RECORD EXTRACTS:
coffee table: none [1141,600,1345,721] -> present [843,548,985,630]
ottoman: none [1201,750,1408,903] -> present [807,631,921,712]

* * *

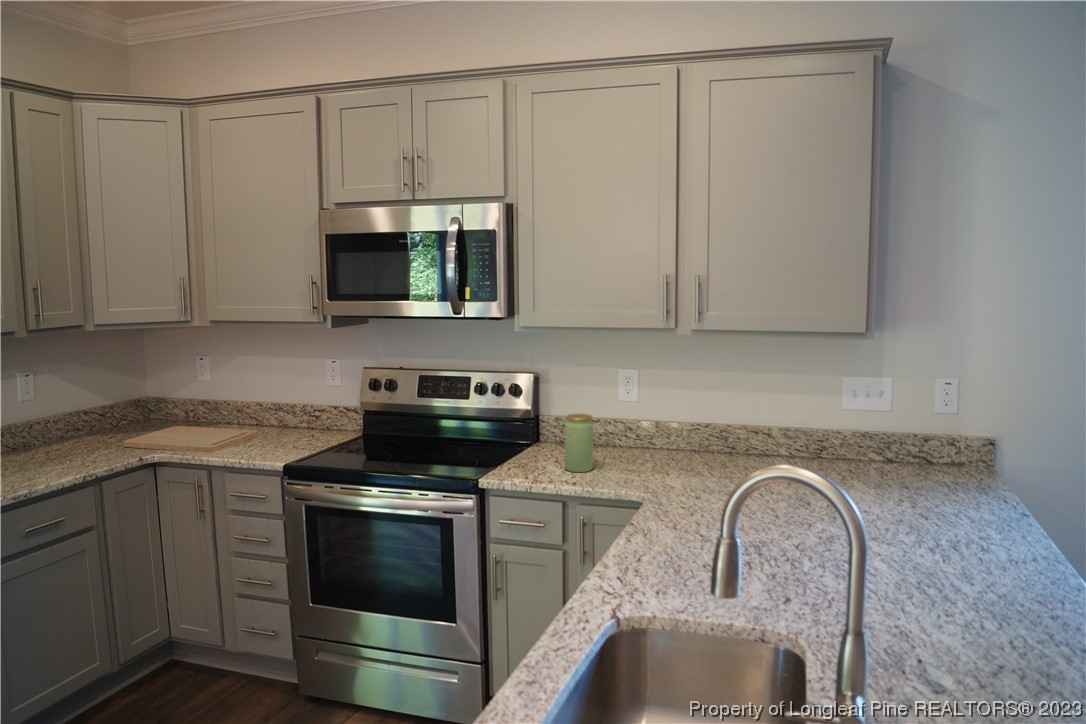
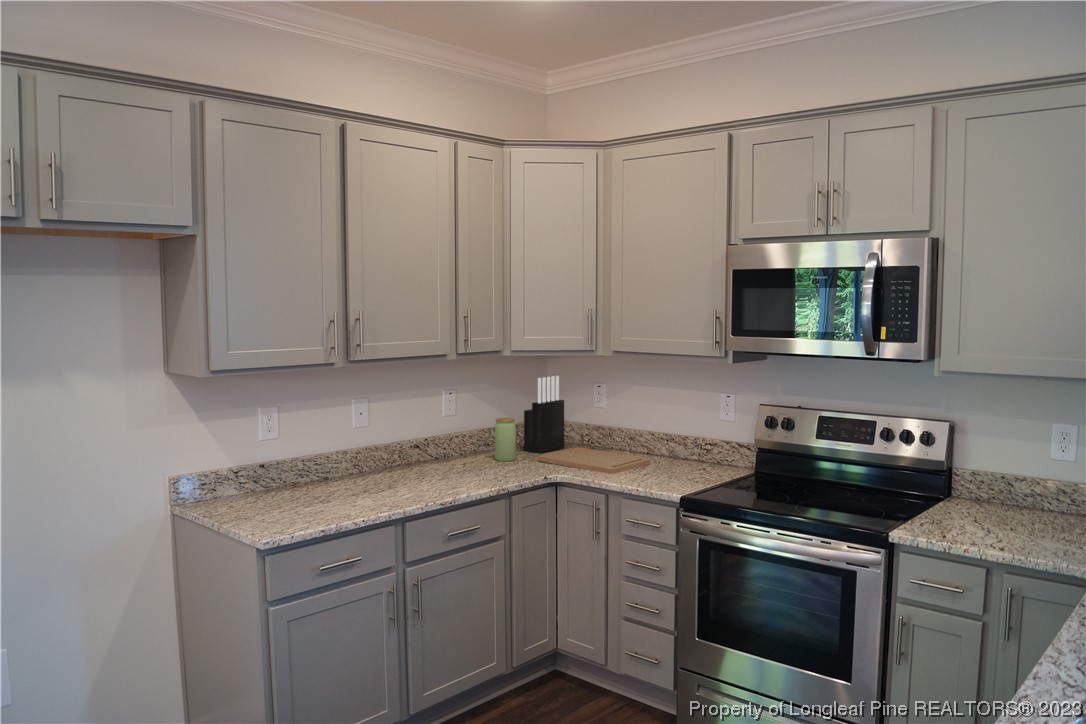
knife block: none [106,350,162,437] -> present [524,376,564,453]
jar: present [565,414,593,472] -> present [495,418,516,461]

--

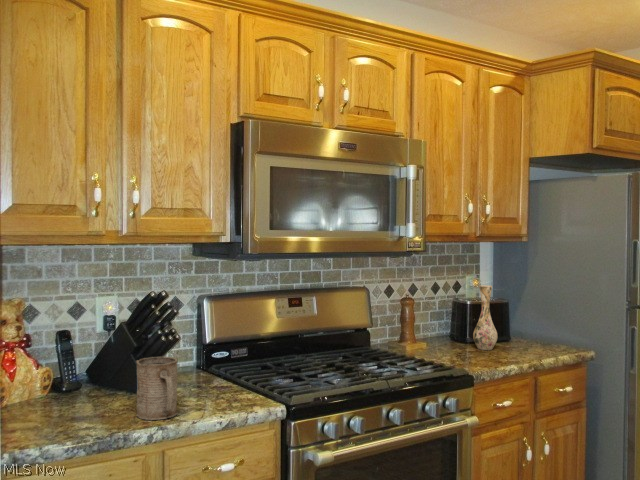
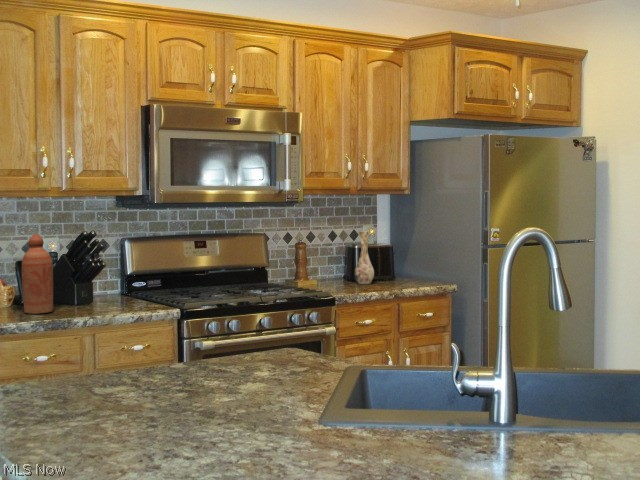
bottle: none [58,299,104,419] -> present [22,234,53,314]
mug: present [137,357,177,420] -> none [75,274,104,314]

TASK DESCRIPTION:
Each line above that contains the string "none" should be copied.

OUTPUT:
coffee table: none [1141,600,1345,721] -> present [843,548,985,630]
ottoman: none [1201,750,1408,903] -> present [807,631,921,712]
knife block: none [106,350,162,437] -> present [524,376,564,453]
bottle: none [58,299,104,419] -> present [22,234,53,314]
mug: present [137,357,177,420] -> none [75,274,104,314]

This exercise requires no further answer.